Streit um Dieselfahrzeuge in Städten Regierung will Fahrverbote mit neuem Stickoxid-Richtwert vermeiden

Berlin · Die Bundesregierung will mit einem höheren Stickoxid-Richtwert Diesel-Fahrverbote in Städten vermeiden. Das Kabinett beschloss am Donnerstag eine dementsprechende Gesetzesregelung.
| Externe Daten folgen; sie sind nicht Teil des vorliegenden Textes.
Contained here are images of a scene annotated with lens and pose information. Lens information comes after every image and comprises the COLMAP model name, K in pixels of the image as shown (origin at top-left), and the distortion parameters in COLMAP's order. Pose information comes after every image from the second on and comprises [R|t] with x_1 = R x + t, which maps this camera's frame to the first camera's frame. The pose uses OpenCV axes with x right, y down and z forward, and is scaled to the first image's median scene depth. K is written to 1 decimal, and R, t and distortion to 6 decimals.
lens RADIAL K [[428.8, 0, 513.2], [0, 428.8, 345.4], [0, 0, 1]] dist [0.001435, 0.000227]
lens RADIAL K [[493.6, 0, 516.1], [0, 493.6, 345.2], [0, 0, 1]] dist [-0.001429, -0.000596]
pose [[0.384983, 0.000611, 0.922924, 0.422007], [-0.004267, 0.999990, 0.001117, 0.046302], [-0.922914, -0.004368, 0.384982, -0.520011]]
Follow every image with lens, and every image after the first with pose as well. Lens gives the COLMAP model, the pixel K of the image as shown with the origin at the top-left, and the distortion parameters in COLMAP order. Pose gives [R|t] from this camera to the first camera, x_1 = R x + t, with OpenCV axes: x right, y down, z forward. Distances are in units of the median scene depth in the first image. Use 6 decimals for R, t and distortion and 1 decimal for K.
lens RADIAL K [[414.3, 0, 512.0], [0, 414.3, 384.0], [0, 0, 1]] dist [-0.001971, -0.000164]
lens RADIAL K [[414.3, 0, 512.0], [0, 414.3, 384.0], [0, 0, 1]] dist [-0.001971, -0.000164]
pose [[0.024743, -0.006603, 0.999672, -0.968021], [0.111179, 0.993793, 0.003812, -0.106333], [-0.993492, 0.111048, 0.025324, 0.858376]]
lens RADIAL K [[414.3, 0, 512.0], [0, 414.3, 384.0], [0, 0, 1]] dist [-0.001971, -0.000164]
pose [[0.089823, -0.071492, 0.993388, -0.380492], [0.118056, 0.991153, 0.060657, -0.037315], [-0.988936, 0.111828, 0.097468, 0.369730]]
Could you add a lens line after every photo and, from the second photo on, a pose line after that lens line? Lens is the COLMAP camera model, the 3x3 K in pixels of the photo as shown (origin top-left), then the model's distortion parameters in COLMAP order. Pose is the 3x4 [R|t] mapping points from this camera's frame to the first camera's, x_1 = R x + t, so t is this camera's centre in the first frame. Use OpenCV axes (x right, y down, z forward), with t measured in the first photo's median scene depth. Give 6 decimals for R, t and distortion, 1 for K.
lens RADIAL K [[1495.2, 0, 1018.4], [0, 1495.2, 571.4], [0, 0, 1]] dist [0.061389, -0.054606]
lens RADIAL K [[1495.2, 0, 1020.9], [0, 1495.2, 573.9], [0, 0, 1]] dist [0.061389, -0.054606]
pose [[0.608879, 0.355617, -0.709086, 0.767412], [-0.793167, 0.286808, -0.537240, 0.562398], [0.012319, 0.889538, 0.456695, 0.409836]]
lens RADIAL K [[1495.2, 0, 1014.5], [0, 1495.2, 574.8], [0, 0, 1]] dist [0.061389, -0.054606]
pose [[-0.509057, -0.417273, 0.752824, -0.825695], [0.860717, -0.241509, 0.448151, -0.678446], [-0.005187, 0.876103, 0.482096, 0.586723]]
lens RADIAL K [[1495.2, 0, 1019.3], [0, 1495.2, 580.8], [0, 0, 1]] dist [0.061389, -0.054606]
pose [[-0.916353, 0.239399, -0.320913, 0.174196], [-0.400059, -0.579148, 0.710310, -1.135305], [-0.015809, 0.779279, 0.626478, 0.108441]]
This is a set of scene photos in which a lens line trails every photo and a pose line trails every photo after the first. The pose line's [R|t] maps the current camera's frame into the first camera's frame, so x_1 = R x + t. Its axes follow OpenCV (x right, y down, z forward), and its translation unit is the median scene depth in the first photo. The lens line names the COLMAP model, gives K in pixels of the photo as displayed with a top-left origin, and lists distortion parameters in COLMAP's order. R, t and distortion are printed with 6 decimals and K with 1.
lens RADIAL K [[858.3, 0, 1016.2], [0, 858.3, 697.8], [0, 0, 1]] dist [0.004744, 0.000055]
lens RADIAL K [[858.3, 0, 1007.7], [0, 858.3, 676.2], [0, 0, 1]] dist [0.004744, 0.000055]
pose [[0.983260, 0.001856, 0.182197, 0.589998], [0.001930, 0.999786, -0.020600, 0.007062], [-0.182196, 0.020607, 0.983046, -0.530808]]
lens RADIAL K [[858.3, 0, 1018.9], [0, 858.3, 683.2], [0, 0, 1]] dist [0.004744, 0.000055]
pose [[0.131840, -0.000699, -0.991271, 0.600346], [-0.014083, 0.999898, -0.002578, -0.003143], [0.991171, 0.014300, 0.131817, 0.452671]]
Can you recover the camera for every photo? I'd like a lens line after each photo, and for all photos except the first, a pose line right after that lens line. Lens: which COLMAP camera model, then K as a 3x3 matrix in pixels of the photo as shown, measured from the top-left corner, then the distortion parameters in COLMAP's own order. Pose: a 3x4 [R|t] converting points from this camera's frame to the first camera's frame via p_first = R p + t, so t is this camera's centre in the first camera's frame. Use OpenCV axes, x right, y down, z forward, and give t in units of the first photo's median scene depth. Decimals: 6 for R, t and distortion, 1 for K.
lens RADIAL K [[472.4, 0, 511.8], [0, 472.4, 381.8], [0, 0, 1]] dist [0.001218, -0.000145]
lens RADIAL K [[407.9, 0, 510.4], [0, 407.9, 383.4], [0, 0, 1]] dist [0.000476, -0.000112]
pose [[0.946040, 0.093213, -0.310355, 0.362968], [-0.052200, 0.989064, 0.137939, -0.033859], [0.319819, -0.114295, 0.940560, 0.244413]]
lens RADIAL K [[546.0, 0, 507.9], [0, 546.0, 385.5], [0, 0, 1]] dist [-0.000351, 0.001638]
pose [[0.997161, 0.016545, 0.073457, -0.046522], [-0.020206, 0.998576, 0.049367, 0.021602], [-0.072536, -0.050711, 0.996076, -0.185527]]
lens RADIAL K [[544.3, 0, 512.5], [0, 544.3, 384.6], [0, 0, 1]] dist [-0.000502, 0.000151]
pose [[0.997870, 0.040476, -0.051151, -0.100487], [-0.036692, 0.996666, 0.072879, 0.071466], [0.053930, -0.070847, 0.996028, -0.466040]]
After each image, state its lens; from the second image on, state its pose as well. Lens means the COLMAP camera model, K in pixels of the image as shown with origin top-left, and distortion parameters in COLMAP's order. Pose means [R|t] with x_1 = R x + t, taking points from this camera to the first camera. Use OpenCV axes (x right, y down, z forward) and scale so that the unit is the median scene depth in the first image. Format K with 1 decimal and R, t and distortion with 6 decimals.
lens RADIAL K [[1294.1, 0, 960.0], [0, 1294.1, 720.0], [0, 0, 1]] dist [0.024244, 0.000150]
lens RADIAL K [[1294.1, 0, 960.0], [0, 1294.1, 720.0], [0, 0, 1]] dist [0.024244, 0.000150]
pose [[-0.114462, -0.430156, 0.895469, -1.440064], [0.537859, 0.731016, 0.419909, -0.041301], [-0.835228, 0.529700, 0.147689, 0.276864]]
Diesel: Regierung will Fahrverbote mit neuem Stickoxid-Richtwert vermeiden
Foto: dpa/Christoph Schmidt

Danach sollen Fahrverbote in Städten mit einer Stickoxid(NOx)-Belastung von unter 50 Mikrogramm pro Kubikmeter Luft als unverhältnismäßig gelten. Der Wert ist ein Viertel höher als die von der EU festgelegte Grenze von 40 Mikrogramm. Darüber hinaus sollen demnach Fahrverbote weder für Autos der neueren Norm Euro-6 noch für solche mit einem Ausstoß unter 270 Milligramm NOx pro Kilometer gelten. Die Deutsche Umwelthilfe (DUH), die Fahrverbote schon in mehreren Städten durchgesetzt hat, sprach von einem skandalösen und rechtswidrigen Vorhaben. Gerichte werde dies aber nicht von Fahrverboten abhalten, da die EU-Grenzwerte bindend seien. Zudem werde man ein neues Vertragsverletzungsverfahren gegen Deutschland anstoßen.

Die DUH argumentiert, das Recht der Europäischen Union (EU) mit der 40-Mikrogramm-Schwelle sei eindeutig. Eine Änderung "ignoriert geltendes Recht und ist letztlich willkürlich" schrieb die Organisation in einer Stellungnahme zum Gesetzentwurf. Das Vorhaben sollte eigentlich schon vergangene Woche im Kabinett beschlossen worden. Wegen Uneinigkeit zwischen Umwelt- und Verkehrsministerium über Einzelheiten der Regelung wurde es aber verschoben.

Mit der Änderung des sogenannten Bundes-Immissionsschutzgesetzes setzt die Regierung auch Beschlüsse des Koalitionsgipfels aus dem Oktober um. Die Spitzen von Union und SPD hatten beschlossen, etwa Behördenfahrzeuge und Lieferwagen mit Katalysatoren nachrüsten zu lassen. Zudem sollten Prämien der Hersteller Diesel-Fahrer zum Umstieg auf saubere Autos in Regionen mit besonders hoher Belastung bewegen. Dort soll eine Nachrüstung für bestimmte Autos ebenfalls möglich sein. Volkswagen und Daimler haben auf Druck der Regierung dafür zuletzt zwar Hilfen bis zu 3000 Euro in Aussicht gestellt, BMW lehnt dies aber wie ausländische Hersteller ab. Zudem wird dies aufgrund von Zulassungsverfahren laut Verkehrsminister Andreas Scheuer (CSU) erst ab 2021 möglich sein. Dann könnten die Grenzwerte aber in fast allen Städten wieder unter die kritische Marke gesunken sein.

Schon an diesem Donnerstag könnten aber weitere Fahrverbote angekündigt werden. Das Verwaltungsgericht Gelsenkirchen entscheidet nach Klagen der DUH darüber für Essen und Gelsenkirchen.